Sumbangan TKI itu akan semakin besar jika mereka bekerja di luar negeri secara resmi. Dengan status pekerja asing legal dan ditunjang keterampilan yang tinggi otomatis meningkatkan gaji mereka. Semakin tinggi gaji yang diterima, maka semakin banyak pula uang yang dikirim ke daerah asalnya. Paul Liyanto, Ketua APJATI NTT dalam wawancara dengan Pos Kupang (3/9/2007) mengatakan bahwa berdasarkan hasil analisis International Labour Organisation (ILO), dari 227 penduduk Indonesia 10 persen saja yang bekerja ke luar negeri atau sekitar 22 juta orang, sumbangan devisa terhadap negara setiap bulan bisa mencapai 30 miliar dolar Amerika Serikat atau sekitar Rp 300 triliun. Kalau 22 juta saja yang ke luar negeri dengan asumsi satu orang mampu menghidupkan empat orang atau membuka lapangan pekerjaan untuk empat orang lagi berarti sekitar 88 juta yang tenaga kerja yang mereka hidupkan.

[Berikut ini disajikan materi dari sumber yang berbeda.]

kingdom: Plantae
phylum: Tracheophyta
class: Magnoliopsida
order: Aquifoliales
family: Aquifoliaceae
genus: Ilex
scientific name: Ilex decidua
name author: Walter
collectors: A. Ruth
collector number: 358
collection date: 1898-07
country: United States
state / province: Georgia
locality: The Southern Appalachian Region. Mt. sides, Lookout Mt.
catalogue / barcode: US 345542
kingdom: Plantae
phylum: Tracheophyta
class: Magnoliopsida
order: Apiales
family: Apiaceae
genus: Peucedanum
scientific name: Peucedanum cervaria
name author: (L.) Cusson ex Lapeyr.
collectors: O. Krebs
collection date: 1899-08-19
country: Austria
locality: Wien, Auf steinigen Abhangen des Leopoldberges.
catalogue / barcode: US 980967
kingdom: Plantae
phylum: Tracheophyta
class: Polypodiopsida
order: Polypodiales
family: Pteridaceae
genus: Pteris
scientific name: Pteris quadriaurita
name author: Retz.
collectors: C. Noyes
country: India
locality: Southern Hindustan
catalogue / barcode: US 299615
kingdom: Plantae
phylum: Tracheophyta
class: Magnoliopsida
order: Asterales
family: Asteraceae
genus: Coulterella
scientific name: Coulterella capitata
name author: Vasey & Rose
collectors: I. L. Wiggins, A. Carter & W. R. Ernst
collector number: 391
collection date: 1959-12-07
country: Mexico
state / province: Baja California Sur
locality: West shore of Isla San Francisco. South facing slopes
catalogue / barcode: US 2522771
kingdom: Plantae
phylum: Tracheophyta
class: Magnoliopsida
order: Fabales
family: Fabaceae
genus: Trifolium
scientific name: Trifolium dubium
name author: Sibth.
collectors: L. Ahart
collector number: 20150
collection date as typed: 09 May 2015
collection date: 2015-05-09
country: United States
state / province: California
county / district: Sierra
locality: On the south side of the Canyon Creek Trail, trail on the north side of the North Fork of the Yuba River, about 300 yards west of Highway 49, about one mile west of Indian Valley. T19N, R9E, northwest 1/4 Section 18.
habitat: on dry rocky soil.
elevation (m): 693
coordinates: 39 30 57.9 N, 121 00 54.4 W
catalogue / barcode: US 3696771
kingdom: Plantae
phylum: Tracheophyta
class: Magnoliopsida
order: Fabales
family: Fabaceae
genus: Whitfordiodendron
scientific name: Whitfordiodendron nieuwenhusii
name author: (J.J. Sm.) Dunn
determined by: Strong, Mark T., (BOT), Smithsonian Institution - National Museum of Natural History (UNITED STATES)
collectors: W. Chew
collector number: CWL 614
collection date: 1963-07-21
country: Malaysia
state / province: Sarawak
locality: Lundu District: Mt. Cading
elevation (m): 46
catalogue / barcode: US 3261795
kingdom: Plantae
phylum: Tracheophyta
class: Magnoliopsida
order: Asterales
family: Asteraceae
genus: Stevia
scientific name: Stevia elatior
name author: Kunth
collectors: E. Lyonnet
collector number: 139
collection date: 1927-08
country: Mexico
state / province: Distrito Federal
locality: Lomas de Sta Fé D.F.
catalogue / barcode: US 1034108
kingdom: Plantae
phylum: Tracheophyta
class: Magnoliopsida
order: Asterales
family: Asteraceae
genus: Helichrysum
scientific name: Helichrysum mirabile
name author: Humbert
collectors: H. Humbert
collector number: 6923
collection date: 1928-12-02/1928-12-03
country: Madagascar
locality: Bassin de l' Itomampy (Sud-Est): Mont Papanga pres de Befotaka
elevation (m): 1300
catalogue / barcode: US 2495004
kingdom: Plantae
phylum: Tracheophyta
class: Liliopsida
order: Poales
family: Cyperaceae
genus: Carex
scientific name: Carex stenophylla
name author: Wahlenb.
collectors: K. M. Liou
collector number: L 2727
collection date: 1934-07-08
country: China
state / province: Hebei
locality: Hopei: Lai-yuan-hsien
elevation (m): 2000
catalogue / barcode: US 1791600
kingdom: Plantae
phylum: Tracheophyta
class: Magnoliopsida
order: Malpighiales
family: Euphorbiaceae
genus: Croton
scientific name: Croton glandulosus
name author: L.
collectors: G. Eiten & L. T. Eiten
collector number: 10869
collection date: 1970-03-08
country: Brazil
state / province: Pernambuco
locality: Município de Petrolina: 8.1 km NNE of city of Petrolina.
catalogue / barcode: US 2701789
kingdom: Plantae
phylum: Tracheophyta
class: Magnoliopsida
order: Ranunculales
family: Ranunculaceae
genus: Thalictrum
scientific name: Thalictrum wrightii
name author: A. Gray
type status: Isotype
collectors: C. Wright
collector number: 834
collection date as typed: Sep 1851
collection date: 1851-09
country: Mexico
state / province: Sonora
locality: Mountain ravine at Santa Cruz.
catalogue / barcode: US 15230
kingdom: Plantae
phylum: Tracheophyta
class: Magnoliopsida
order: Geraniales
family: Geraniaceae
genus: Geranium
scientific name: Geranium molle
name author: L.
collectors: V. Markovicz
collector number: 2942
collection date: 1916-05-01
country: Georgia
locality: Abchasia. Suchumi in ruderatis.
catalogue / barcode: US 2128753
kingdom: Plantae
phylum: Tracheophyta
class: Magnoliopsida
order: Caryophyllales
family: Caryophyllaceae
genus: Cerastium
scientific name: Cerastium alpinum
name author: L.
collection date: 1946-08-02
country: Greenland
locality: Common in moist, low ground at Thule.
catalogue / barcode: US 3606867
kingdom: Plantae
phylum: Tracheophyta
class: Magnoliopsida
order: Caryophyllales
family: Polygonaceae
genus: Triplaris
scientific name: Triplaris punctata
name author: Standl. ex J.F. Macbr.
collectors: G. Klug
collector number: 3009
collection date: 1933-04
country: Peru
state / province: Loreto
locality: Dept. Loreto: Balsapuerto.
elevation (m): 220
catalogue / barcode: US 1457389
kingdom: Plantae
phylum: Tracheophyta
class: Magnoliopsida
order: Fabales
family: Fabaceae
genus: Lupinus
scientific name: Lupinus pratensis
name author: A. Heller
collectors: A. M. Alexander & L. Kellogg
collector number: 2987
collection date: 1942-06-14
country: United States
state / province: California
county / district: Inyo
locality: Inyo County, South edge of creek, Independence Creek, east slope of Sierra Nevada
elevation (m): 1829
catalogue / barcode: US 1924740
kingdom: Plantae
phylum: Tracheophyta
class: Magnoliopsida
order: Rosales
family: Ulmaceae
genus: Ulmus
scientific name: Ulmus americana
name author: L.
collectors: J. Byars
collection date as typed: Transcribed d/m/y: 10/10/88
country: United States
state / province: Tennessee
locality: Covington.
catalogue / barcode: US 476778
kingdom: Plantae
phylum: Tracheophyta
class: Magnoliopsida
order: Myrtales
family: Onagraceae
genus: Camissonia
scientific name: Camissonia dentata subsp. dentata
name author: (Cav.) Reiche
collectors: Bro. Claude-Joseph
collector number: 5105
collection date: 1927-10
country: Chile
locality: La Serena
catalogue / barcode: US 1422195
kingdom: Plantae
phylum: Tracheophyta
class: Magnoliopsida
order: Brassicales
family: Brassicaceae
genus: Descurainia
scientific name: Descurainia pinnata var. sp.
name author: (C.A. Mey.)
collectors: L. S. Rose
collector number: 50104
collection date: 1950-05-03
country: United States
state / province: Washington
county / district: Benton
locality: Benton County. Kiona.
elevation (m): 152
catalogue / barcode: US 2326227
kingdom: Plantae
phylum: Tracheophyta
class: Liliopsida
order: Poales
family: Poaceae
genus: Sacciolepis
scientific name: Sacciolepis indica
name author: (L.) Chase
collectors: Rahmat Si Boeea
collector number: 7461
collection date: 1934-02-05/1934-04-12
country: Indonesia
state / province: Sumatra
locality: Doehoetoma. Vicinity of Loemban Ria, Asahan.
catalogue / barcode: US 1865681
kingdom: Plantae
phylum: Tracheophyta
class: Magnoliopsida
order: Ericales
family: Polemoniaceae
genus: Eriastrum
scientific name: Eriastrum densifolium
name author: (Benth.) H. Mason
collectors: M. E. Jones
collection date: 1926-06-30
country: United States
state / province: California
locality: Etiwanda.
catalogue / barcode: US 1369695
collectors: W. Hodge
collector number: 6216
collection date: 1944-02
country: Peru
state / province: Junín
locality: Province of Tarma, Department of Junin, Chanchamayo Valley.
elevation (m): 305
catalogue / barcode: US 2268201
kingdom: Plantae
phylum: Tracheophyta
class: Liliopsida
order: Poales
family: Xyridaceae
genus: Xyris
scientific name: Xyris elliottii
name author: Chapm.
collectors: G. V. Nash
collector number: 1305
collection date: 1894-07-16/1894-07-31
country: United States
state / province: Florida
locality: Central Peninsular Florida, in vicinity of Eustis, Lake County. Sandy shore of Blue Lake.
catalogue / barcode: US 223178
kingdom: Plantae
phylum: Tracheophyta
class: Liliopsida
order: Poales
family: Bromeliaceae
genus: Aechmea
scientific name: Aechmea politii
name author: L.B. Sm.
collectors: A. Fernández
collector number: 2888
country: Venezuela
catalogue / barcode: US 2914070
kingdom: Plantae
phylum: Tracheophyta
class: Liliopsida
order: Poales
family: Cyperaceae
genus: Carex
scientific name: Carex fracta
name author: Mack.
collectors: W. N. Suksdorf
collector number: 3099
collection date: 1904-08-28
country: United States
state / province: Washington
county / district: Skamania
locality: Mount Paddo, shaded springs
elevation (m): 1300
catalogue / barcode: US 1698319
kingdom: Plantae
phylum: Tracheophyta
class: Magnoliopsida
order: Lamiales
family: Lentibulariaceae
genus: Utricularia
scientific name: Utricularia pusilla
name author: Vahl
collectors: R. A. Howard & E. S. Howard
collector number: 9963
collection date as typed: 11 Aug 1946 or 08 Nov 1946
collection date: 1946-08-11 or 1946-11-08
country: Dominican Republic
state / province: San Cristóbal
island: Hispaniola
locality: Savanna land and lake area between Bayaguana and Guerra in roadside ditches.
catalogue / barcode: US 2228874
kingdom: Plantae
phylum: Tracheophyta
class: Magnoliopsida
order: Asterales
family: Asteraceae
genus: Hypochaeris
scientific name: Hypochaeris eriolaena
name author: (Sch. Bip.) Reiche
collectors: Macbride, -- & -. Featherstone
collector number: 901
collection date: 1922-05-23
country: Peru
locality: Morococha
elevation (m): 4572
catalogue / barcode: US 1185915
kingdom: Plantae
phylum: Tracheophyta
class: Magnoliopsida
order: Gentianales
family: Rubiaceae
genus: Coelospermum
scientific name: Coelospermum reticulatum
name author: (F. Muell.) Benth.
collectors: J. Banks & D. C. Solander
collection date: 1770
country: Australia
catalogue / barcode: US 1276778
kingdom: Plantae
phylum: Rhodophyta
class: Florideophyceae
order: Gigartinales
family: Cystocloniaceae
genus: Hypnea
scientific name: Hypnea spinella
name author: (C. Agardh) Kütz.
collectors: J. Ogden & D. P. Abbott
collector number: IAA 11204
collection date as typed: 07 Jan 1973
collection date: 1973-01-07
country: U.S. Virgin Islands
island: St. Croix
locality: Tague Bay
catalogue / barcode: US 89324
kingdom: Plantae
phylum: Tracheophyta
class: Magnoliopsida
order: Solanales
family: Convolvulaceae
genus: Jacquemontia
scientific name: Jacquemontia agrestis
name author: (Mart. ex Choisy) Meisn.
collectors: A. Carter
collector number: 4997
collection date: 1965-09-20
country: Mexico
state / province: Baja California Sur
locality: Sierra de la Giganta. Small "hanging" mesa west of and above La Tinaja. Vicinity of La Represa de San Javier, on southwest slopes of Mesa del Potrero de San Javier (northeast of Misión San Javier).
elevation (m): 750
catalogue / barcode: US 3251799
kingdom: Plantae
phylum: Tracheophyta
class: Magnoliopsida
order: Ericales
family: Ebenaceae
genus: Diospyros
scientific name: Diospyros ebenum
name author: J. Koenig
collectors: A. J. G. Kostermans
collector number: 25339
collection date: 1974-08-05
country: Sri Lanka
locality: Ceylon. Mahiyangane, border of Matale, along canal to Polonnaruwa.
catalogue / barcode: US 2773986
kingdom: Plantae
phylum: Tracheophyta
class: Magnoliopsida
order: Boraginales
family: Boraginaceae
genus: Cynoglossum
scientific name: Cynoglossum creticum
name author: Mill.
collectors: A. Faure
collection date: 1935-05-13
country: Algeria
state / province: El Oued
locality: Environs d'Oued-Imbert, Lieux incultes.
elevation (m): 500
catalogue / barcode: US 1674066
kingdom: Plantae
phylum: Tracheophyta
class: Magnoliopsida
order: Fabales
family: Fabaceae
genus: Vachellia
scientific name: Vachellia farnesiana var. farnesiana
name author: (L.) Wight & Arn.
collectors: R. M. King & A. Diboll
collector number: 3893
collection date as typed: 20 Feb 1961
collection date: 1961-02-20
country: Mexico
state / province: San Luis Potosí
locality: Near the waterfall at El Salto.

Sementara untuk NTT, jika pengiriman legal melalui 35 PJTKI dengan asumsi satu PJTKI 100 orang per bulan atau 1200/ PJTKI/ tahun dan pendapatan per TKI Rp 1 juta per bulan, devisa yang masuk ke NTT diperkirakan mencapai Rp 42 miliar/ tahun. Angka di atas adalah jumlah yang cukup besar. Namun karena keterbatasan dana, banyak dari TKI yang memilih ilegal. Di Adonara, Flores Timur misalnya, setahun sumbangan dari para TKI dan TKW cukup tinggi mencapai minimal Rp 1 miliar yang masuk melalui bank di daerah itu.
Sebagai pahlawan devisa, para TKI kita telah memberi kontribusi yang besar bagi pembangunan di daerah dalam konteks otonomi daerah seperti sekarang ini. Sayang, upaya pemerintah sepertinya setengah-setengah dalam mempersiapkan tenaga kerja yang handal dan professional sebelum dikirim ke luar negeri. Kita tentu perlu belajar dari negara tetangga Filipina yang begitu sungguh-sungguh mengirim tenaga kerja handal dan professional ke luar negeri. Dengan bekal tingkat pendidikan yang tinggi, tenaga kerja Filipina mempunyai daya tawar yang tinggi. Kapan tenaga kerja NTT bisa seperti itu?
Kita tak perlu senang mendapat devisa hasil keringat para TKI kita, sementara di rumah sendiri mereka tidak mendapatkan perhatian dan persiapan yang layak. Dan lebih dari itu kita tidak harus berbangga karena provinsi ini dikenal sebagai dapur pengekspor tenaga kerja ke luar negeri entah legal maupun ilegal. Hari buruh kiranya menyadarkan kita untuk menyelamatkan TKI kita baik di luar negeri maupun di dalam negeri agar tidak terperosok dalam model perbudakan modern.

Isidorus Lilijawa, Alumni STFK Ledalero. Anggota Forum Akademia NTT. Saat ini Koordinator ACILS-LPA NTT untuk persoalan trafiking.